BEGIN EXTRACTED RECORDS
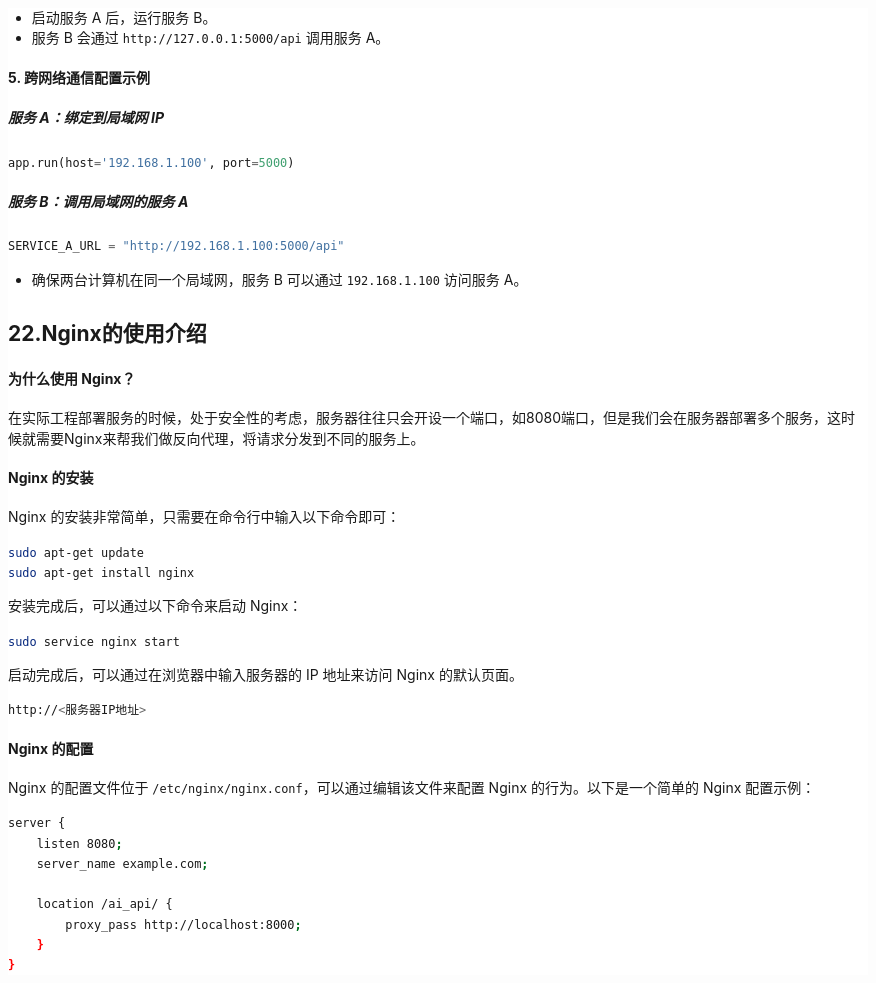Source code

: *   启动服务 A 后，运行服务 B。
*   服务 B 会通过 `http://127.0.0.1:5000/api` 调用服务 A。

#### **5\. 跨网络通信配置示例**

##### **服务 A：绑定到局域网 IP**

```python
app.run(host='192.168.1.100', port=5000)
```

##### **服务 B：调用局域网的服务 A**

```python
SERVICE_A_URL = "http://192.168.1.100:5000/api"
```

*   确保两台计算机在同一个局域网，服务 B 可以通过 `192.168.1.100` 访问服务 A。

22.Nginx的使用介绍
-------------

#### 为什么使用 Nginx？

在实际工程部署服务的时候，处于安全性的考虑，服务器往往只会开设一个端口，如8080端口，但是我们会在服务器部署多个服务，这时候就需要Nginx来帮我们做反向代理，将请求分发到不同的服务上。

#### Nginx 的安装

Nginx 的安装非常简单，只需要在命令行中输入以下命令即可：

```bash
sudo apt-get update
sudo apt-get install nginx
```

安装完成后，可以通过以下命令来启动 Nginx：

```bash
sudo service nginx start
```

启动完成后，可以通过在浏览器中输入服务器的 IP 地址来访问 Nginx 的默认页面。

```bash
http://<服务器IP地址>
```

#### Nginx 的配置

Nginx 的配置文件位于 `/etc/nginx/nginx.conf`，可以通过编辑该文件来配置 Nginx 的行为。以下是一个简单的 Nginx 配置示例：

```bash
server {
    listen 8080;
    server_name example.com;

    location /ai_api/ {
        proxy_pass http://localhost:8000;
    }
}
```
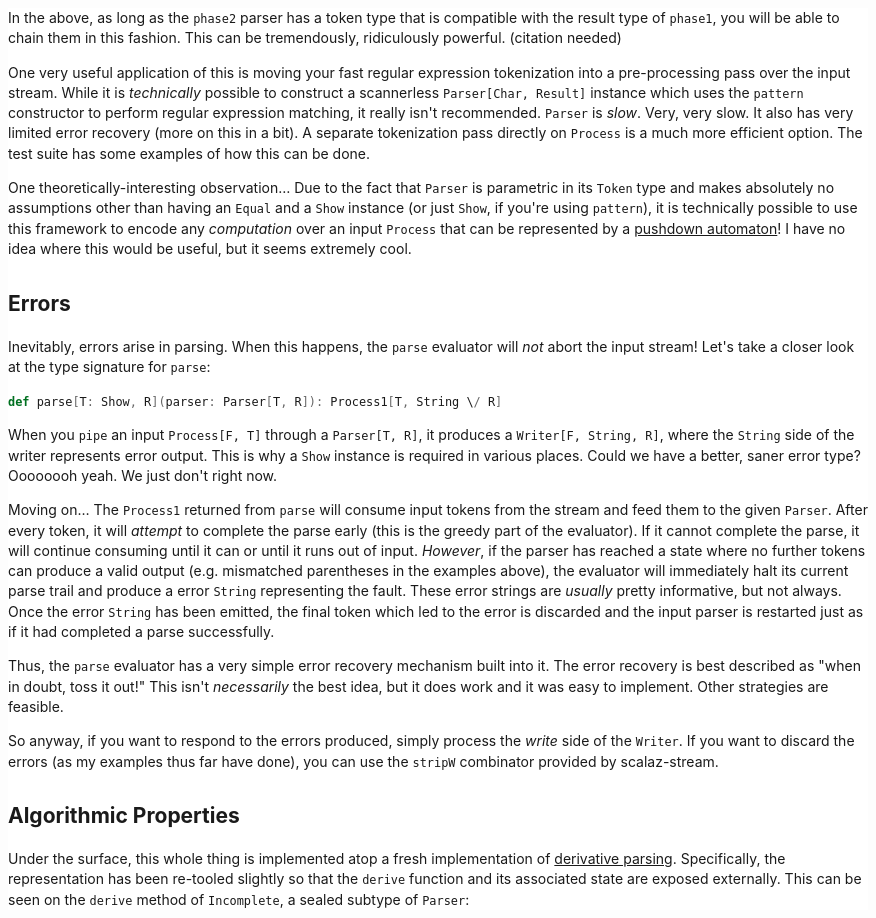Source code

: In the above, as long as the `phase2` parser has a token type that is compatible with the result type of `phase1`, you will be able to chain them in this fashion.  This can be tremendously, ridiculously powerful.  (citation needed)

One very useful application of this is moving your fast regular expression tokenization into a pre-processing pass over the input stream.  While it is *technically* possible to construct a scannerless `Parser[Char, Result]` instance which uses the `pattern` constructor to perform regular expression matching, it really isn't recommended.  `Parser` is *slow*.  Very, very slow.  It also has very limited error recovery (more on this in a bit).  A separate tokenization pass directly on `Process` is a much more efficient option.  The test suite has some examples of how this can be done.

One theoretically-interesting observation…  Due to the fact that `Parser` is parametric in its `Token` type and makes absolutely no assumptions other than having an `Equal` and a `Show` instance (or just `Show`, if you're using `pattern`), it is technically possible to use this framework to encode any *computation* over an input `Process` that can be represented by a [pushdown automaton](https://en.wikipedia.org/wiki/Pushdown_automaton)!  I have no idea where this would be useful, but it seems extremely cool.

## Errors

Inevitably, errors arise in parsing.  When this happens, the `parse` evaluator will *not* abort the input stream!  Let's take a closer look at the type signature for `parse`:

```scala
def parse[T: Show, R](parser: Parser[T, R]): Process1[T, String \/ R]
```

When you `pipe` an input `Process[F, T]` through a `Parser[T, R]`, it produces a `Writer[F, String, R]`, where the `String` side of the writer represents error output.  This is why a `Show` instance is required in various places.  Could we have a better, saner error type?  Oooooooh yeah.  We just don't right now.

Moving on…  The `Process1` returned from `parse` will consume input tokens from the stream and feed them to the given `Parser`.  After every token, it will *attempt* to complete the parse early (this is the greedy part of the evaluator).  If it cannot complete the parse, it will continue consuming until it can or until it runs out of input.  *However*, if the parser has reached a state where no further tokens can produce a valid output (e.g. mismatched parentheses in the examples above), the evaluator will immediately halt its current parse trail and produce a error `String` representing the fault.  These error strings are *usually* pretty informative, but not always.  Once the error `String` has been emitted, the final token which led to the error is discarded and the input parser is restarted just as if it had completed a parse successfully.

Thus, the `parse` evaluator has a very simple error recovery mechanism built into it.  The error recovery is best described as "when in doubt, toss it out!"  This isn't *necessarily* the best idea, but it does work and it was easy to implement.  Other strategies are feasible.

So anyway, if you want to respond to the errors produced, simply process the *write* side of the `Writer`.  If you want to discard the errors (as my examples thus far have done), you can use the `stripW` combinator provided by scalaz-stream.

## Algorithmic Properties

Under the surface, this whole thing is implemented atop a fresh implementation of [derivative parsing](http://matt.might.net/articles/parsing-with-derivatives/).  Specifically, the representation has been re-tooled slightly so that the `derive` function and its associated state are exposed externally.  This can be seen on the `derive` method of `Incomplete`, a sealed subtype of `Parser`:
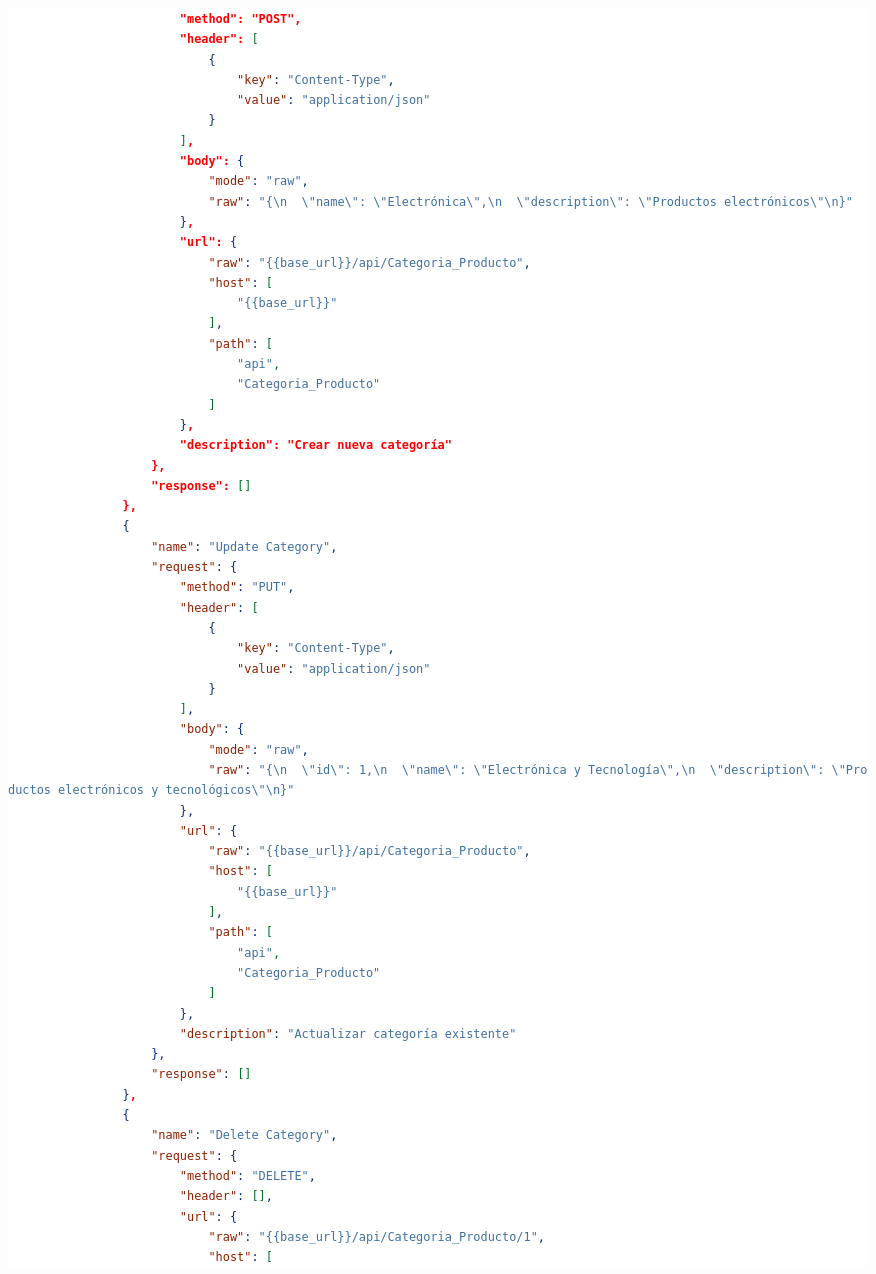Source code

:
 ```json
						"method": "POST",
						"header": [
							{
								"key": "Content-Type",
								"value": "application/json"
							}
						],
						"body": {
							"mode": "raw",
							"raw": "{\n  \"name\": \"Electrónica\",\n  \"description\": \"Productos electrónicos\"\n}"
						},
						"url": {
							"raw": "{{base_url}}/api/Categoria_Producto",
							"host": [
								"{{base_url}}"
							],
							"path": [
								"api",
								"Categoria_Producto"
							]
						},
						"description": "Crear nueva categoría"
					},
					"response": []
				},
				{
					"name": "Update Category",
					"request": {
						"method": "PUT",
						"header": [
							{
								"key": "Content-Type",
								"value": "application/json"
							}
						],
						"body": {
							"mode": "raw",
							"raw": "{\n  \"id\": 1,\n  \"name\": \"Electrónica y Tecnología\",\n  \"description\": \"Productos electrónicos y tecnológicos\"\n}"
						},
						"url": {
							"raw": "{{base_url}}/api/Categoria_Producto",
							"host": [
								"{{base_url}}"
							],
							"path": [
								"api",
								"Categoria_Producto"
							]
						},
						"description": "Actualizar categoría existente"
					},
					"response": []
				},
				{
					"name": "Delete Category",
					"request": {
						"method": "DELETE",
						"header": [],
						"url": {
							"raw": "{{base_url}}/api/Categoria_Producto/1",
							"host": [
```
END EXTRACTED RECORDS
| EXERCISE DIRECTIONS |
Check each line of the records for the word "Writer" and extract those that contain it.

| WORKED SOLUTION |
When you `pipe` an input `Process[F, T]` through a `Parser[T, R]`, it produces a `Writer[F, String, R]`, where the `String` side of the writer represents error output.  This is why a `Show` instance is required in various places.  Could we have a better, saner error type?  Oooooooh yeah.  We just don't right now.
So anyway, if you want to respond to the errors produced, simply process the *write* side of the `Writer`.  If you want to discard the errors (as my examples thus far have done), you can use the `stripW` combinator provided by scalaz-stream.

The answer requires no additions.